* [YOUR ASSIGNMENT]: Report each line from the entries in which "için" can be found.
___ TASK INPUTS ___
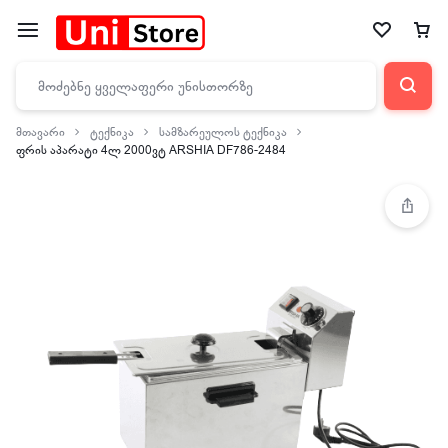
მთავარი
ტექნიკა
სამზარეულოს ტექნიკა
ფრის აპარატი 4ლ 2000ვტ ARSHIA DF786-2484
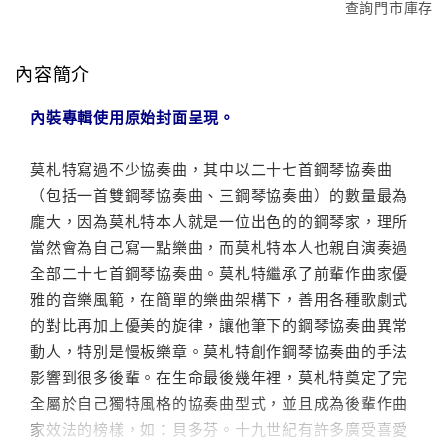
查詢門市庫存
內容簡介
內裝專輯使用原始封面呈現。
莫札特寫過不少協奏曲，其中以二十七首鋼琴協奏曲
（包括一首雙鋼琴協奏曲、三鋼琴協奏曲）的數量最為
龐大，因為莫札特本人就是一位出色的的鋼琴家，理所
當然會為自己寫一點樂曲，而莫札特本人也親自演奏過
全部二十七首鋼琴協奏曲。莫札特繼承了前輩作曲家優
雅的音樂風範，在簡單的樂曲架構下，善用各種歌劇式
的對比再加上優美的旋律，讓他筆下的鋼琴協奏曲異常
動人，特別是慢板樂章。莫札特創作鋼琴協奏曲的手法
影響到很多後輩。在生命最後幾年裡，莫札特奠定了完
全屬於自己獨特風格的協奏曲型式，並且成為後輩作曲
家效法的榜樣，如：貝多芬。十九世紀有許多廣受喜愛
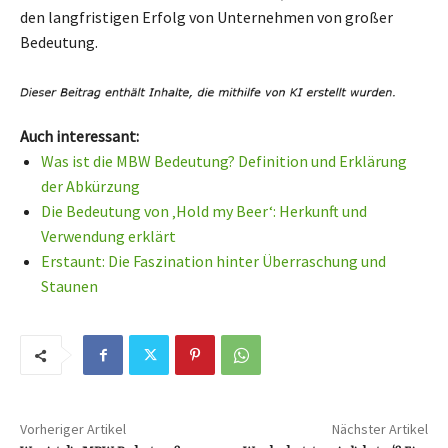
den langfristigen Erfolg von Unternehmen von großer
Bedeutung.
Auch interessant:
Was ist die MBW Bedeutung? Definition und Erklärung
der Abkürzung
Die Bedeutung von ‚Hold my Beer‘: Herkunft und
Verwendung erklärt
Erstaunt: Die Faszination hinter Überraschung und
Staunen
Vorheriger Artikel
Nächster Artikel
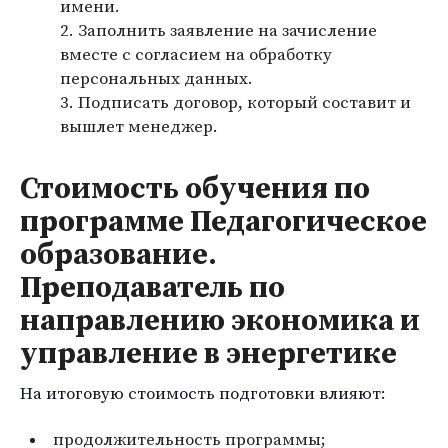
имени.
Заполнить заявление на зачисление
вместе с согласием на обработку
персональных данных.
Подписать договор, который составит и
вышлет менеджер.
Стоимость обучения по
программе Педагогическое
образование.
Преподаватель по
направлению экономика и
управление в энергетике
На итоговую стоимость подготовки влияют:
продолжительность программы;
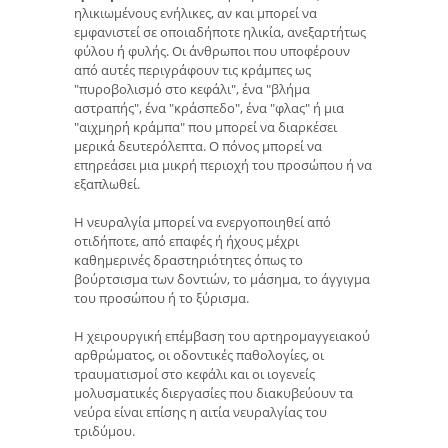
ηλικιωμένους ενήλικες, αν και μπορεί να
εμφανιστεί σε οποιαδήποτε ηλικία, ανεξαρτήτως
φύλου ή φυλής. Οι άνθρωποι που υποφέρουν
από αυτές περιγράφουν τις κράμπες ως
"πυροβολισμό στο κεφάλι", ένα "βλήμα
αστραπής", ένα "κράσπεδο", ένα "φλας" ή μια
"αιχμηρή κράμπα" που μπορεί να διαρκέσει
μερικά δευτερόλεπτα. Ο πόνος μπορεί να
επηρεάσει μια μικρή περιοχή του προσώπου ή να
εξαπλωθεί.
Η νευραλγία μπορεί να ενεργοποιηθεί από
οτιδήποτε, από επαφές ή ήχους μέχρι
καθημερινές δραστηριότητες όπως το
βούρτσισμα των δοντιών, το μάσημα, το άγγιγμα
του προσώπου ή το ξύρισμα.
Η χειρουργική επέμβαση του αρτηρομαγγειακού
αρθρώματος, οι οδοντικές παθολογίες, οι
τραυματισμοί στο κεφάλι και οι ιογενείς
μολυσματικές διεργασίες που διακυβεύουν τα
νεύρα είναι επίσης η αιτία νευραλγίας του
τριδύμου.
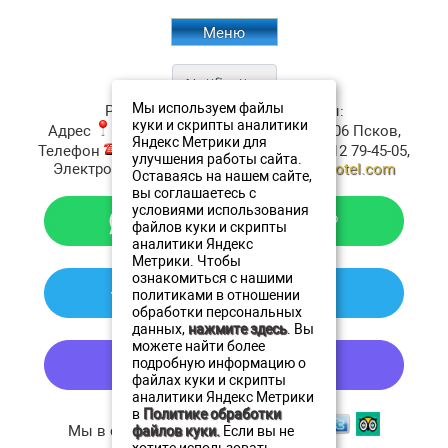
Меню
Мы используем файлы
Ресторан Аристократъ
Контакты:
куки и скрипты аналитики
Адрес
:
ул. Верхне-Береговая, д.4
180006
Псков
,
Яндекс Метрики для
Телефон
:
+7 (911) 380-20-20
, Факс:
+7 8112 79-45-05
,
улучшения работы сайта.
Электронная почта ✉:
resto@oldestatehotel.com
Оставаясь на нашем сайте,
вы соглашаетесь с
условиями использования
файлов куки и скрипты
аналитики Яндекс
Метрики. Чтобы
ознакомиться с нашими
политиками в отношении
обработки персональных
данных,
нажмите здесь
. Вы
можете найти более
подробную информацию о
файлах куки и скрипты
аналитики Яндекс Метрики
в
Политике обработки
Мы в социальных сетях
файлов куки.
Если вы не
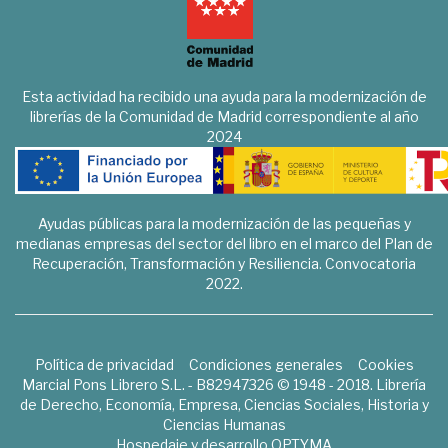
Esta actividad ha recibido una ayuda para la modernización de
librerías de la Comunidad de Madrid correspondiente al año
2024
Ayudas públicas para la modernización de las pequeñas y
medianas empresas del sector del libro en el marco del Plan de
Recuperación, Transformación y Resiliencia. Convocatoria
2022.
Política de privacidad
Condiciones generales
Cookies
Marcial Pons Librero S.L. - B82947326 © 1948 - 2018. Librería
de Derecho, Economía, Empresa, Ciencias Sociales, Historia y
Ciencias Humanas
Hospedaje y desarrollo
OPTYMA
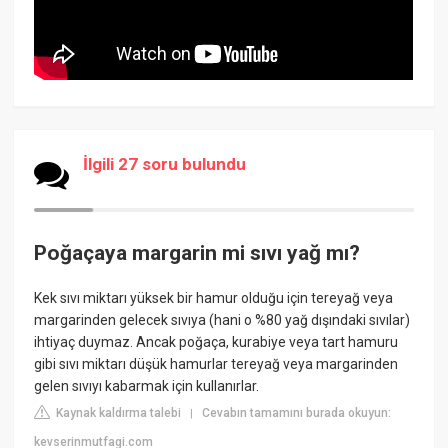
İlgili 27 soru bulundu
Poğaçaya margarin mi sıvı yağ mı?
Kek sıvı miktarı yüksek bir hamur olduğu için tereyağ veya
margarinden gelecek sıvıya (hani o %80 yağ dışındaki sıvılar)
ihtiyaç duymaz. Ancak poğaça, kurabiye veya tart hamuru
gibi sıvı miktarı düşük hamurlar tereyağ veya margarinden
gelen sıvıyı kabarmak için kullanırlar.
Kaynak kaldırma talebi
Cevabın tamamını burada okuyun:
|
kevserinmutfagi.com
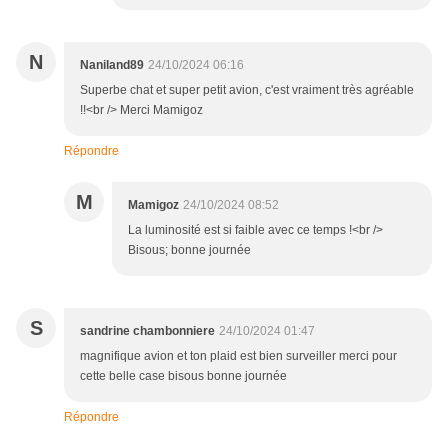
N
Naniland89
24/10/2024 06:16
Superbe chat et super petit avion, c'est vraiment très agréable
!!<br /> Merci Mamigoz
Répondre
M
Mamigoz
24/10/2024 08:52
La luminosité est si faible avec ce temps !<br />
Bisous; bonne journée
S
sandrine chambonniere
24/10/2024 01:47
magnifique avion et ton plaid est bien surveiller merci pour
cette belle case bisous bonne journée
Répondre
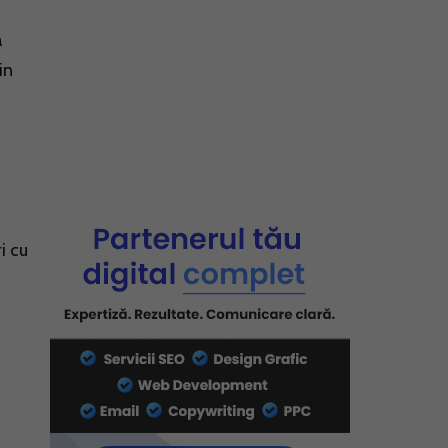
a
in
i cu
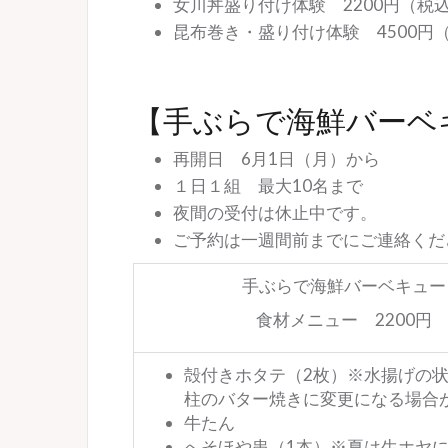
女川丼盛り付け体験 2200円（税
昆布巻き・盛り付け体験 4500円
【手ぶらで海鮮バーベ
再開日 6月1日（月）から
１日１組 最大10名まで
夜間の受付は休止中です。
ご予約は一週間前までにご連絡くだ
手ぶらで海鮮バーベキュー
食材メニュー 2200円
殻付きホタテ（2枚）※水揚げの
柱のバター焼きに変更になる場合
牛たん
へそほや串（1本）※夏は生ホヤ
___
* [RESULT FOR THIS TASK]:
Kek sıvı miktarı yüksek bir hamur olduğu için tereyağ veya
gelen sıvıyı kabarmak için kullanırlar.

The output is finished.